TÂCHES À RÉALISER:
a. Dans le texte sur la consolation et la désolation, à quoi François dit-il que la tristesse joue parfois le rôle ?
b. Prolongez le texte sur la consolation et la désolation en reprenant après sa dernière phrase.

TEXTE RETENU:
--

6. Ne pas se laisser tromper par la fausse consolation
Il faut apprendre à distinguer la « fausse consolation», qui se manifeste souvent par un « enthousiasme passager », qui « retombe et disparaît ». Celle-ci laisse « vide » et conduit souvent « au repli sur soi, et au désintérêt pour les autres ».
Le danger, c’est de rechercher la consolation « comme une fin en soi, de manière obsessive, et que nous en oublions le Seigneur ». Le risque serait alors de vivre la relation à Dieu « de manière infantile, en cherchant notre propre intérêt, en essayant de réduire Dieu à un objet pour notre propre usage et notre consommation, en oubliant le plus beau don qui est Dieu Lui-même. »
7. Décrypter l’expérience de désolation
La « désolation », à l’inverse de la consolation, est un état de trouble, d’inquiétude, d’insatisfaction, de tristesse, de découragement… Elle peut être porteuse d’un message caché qui peut nous aider à réajuster notre route. « La tristesse, dit François, joue parfois le rôle d’un feu rouge : « Arrête-toi, arrête-toi ! C’est rouge. Arrête-toi » (8).
Cette « secousse de l’âme » peut devenir une « occasion de croissance » : « Dieu touche le cœur et quelque chose monte en toi, la tristesse, le remords de quelque chose, et c’est une invitation à commencer un chemin. » Pourquoi suis-je triste ? Qu’est-ce qui provoque ma désolation ?
8. Ne pas se laisser décourager
Il faut rester vigilant quand on traverse un état de désolation. « Pour qui (…) a le désir de faire le bien, la tristesse est un obstacle avec lequel le tentateur veut nous décourager ». Dans ce cas, préconise François, il faut agir « de manière exactement contraire à ce qui est suggéré, déterminés à poursuivre ce que l’on s’était proposé de faire (…) » On ne change pas de cap dans la tempête : « Une règle sage dit de ne pas faire de changements quand on est désolé. Ce sera le temps qui suivra, plutôt que l’humeur du moment, qui montrera le bien-fondé ou pas de nos choix. »

--

MATÉRIEL PRÉSENTÉ:

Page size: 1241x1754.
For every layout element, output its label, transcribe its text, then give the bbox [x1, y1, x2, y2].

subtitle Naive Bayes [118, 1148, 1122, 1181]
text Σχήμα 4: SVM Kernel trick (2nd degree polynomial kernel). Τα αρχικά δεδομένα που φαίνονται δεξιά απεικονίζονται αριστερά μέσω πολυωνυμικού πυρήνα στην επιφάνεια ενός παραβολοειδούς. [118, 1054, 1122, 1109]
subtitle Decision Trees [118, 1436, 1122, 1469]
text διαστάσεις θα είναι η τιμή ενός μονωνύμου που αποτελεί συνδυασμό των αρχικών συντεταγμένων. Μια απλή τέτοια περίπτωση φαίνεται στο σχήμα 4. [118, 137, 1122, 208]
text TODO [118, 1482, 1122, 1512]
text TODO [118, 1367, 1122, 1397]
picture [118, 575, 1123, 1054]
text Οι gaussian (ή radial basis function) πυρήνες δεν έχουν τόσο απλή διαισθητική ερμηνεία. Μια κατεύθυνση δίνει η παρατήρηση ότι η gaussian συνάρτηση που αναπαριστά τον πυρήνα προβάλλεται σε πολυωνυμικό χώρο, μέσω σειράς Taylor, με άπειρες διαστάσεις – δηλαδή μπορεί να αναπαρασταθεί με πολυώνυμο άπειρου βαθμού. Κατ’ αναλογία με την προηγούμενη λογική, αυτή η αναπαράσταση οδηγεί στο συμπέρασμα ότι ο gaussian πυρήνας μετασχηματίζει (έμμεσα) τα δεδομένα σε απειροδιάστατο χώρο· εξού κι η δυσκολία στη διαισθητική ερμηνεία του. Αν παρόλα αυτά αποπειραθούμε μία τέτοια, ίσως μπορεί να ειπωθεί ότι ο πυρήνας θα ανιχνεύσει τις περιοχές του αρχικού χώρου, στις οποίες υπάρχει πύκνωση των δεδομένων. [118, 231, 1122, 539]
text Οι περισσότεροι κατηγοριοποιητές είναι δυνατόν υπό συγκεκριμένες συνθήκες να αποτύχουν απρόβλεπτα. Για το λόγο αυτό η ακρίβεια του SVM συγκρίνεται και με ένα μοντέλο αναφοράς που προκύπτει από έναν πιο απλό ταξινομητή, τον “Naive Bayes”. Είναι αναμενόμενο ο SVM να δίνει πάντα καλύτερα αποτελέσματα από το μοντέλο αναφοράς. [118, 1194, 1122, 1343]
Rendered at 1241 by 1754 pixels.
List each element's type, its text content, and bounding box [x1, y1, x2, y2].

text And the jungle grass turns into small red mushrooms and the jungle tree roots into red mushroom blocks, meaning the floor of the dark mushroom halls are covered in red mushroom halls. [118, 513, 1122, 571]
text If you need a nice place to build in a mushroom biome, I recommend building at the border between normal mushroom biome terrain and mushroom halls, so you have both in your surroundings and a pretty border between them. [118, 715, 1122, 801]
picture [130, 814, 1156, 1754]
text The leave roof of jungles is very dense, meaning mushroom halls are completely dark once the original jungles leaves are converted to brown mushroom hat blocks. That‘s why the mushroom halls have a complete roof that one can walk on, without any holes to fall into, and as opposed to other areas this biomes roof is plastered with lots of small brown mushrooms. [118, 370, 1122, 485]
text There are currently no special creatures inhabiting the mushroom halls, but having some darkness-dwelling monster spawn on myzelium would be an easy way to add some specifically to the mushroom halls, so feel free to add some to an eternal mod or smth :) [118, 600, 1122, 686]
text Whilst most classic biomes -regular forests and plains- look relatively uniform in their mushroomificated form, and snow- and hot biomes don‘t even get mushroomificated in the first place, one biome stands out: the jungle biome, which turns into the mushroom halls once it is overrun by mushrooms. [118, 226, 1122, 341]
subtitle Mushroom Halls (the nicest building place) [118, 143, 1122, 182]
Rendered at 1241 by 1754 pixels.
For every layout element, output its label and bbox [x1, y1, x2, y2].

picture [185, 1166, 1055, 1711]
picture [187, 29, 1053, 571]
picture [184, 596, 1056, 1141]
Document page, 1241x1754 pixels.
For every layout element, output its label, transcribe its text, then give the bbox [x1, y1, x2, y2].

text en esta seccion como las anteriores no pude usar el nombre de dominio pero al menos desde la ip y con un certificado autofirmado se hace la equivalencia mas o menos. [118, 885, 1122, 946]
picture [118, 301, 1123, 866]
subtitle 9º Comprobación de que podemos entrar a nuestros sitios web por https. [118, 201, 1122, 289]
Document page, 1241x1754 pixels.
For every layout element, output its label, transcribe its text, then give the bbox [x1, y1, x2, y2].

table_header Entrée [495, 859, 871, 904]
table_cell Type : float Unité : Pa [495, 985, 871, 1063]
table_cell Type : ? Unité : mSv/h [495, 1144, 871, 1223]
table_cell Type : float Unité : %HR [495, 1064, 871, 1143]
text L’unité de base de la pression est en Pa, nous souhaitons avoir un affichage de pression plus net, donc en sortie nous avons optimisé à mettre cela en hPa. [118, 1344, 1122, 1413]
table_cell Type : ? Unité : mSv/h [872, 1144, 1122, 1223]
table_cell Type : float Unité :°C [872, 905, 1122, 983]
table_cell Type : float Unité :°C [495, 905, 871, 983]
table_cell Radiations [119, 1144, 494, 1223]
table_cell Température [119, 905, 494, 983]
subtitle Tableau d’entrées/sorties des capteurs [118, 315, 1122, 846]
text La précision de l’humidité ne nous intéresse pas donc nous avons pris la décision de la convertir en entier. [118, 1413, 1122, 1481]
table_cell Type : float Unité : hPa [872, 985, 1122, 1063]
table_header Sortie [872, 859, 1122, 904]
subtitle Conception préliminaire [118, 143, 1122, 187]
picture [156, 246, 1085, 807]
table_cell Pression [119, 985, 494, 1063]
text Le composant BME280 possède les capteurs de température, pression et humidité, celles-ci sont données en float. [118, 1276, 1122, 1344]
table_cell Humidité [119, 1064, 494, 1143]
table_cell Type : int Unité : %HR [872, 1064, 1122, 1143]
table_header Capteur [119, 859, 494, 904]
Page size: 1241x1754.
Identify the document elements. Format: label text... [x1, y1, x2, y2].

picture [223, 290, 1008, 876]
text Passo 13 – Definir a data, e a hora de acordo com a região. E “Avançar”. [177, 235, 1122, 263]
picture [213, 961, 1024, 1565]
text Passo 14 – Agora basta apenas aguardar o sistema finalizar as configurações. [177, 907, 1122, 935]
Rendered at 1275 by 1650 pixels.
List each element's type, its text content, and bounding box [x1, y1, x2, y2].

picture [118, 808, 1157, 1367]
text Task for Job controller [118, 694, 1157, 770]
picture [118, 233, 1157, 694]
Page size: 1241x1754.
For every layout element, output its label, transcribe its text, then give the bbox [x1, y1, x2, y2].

--

RÉPONSES AUX TÂCHES:
a. Elle joue parfois le rôle d'un feu rouge.

b.
9. Reconnaître les signes d’une bonne décision
Après avoir discerné les avantages et les inconvénients de la décision à prendre, prêté attention aux mouvements intérieurs (consolation, désolation), prié, vient le temps de décider (9).
La décision est bonne quand :
→ Elle n’a pas été prise sous l’effet de la « peur « , d’un « chantage affectif » ou d’une « contrainte » ;
→ Elle procure « une paix qui dure dans le temps (..). Une paix qui apporte harmonie, unité, ferveur, zèle » ;
→ Elle donne le sentiment « d’être à sa place dans la vie », dans une grande « tranquillité d’esprit », avec la capacité de pouvoir affronter « les difficultés qui se présentent avec une énergie et une force d’âme renouvelées » ;
→ Elle nous laisse « libre par rapport à ce qui a été décidé, prêt à le remettre en question, voire à y renoncer face à d’éventuels démentis, en essayant d’y trouver un possible enseignement du Seigneur ».
10. Demeurer vigilant
Une fois la décision prise, il faut rester vigilant. Le Christ appelle ses disciples à veiller (Lc 12,35-37). « Ce n’est pas un danger d’ordre psychologique, explique François, mais d’ordre spirituel, un véritable piège de l’esprit mauvais. » (9).
Être vigilant, c’est « surveiller notre cœur et comprendre ce qui se passe à l’intérieur ». C’est « l’attitude ordinaire à adopter dans la conduite de la vie, afin que nos bons choix, effectués parfois après un discernement exigeant, se réalisent avec persévérance et cohérence et portent du fruit ». Car le danger guette celui qui est « trop sûr de lui, a perdu l’humilité de veiller sur son propre cœur », et oublie de compter sur la grâce de Dieu. (10)
Trois moyens s’offrent à nous pour rester vigilant :
→ S’appuyer sur la Bible et l’enseignement de l’Église : il nous aident à « lire ce qui se passe dans nos cœurs, en apprenant à reconnaître la voix de Dieu et à la distinguer des autres voix, qui semblent s’imposer à notre attention ». Le meilleur moyen de l’entendre ? Lire un passage de l’Évangile, cinq minutes par jour, même une minute suffit… « Laissez la Parole de Dieu s’approcher de votre cœur. »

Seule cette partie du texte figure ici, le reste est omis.